La Iniciativa Bridgetown, impulsada por Barbados y liderada por su primera ministra Mia Amor Mottley, nació en 2022 para replantear si la arquitectura financiera internacional creada décadas atrás sigue siendo adecuada para los desafíos actuales y futuros. Su versión 3.0 propone reformarla para responder mejor al cambio climático, la vulnerabilidad económica, el endeudamiento y las enormes necesidades de inversión de los países en desarrollo.
La propuesta descansa en tres ideas. Una de ellas busca cambiar las reglas del sistema financiero internacional, volver más resistentes a las economías frente a los shocks y multiplicar radicalmente el financiamiento disponible para desarrollo y acción climática. La propia columna subraya que conseguir capital no es el objetivo, sino el medio.
Ahí aparece el punto central. La inversión solo tiene sentido si detrás existen proyectos técnicamente sólidos, financieramente viables, socialmente útiles y ambientalmente responsables. También hacen falta planeación, estudios, ingeniería, instituciones competentes, reglas claras y capacidad para ejecutar. Sin eso, cualquier nuevo flujo de dinero corre el riesgo de quedar atrapado en la ineficiencia.
Bridgetown Initiative propone mecanismos para movilizar capital público y privado a una escala mucho mayor, incluyendo garantías, instrumentos de reducción de riesgo y mejor preparación de proyectos para convertir necesidades de infraestructura en inversiones viables. Su versión 3.0 plantea, por ejemplo, movilizar al menos 500 mil millones de dólares anuales de capital privado para acción climática y desarrollo sostenible.

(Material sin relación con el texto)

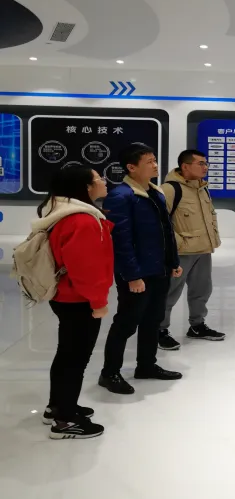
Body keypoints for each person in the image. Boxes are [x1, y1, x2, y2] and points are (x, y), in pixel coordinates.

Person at [36, 166, 113, 440]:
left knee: (66, 354)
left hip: (66, 296)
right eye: (98, 178)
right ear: (86, 187)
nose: (104, 181)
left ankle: (58, 406)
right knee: (75, 359)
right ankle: (65, 421)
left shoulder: (64, 212)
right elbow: (85, 268)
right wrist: (98, 302)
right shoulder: (82, 220)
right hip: (79, 299)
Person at [100, 144, 183, 395]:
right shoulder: (121, 196)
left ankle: (146, 365)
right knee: (126, 323)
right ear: (131, 167)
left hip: (159, 269)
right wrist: (133, 275)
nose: (155, 165)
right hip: (137, 273)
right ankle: (110, 373)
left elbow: (166, 231)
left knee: (153, 320)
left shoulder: (156, 193)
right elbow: (121, 241)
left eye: (155, 160)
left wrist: (173, 262)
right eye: (149, 162)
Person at [158, 149, 225, 351]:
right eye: (200, 163)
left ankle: (197, 325)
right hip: (180, 253)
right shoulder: (169, 189)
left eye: (206, 163)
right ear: (185, 166)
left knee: (202, 291)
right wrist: (177, 244)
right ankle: (159, 330)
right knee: (169, 293)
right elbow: (160, 222)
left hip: (203, 250)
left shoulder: (202, 188)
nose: (205, 167)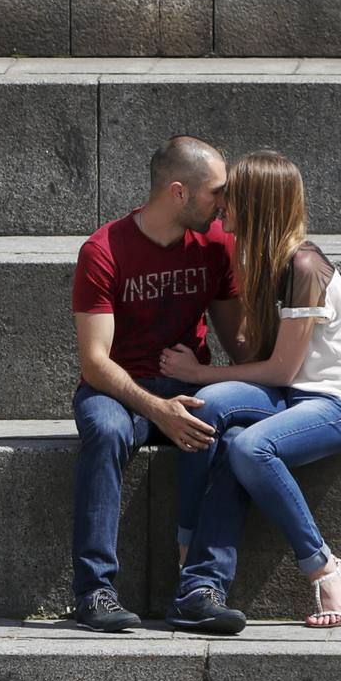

La discusión importa especialmente para América Latina. No se trata solamente de cuánto financiamiento pueda llegar, sino de la capacidad de convertirlo en infraestructura que aumente productividad, seguridad energética, disponibilidad de agua, competitividad y calidad de vida. La columna pone el acento en redes eléctricas modernas, transmisión y distribución, almacenamiento, generación limpia, infraestructura hídrica, ciudades más resilientes, transporte eficiente, vivienda, conectividad digital y sistemas productivos capaces de enfrentar un clima cambiante.
Desde una lectura de mercado, el mensaje es claro: el capital busca reglas claras. Sin proyectos bien estructurados y sin instituciones que respeten la ejecución, el dinero no se capitaliza en crecimiento sostenido. La arquitectura financiera puede cambiar, pero si el aparato estatal y la burocracia no mejoran su capacidad de convertir recursos en infraestructura, el resultado será poco más que una promesa bien redactada.
Lo que está en juego no es solo una discusión técnica. Es la posibilidad de transformar vulnerabilidad en resiliencia, dependencia en capacidad propia y crecimiento económico en prosperidad sostenible. Ese es el terreno donde se define si el financiamiento internacional crea valor o termina diluyéndose en el viejo mundo que dice querer superar.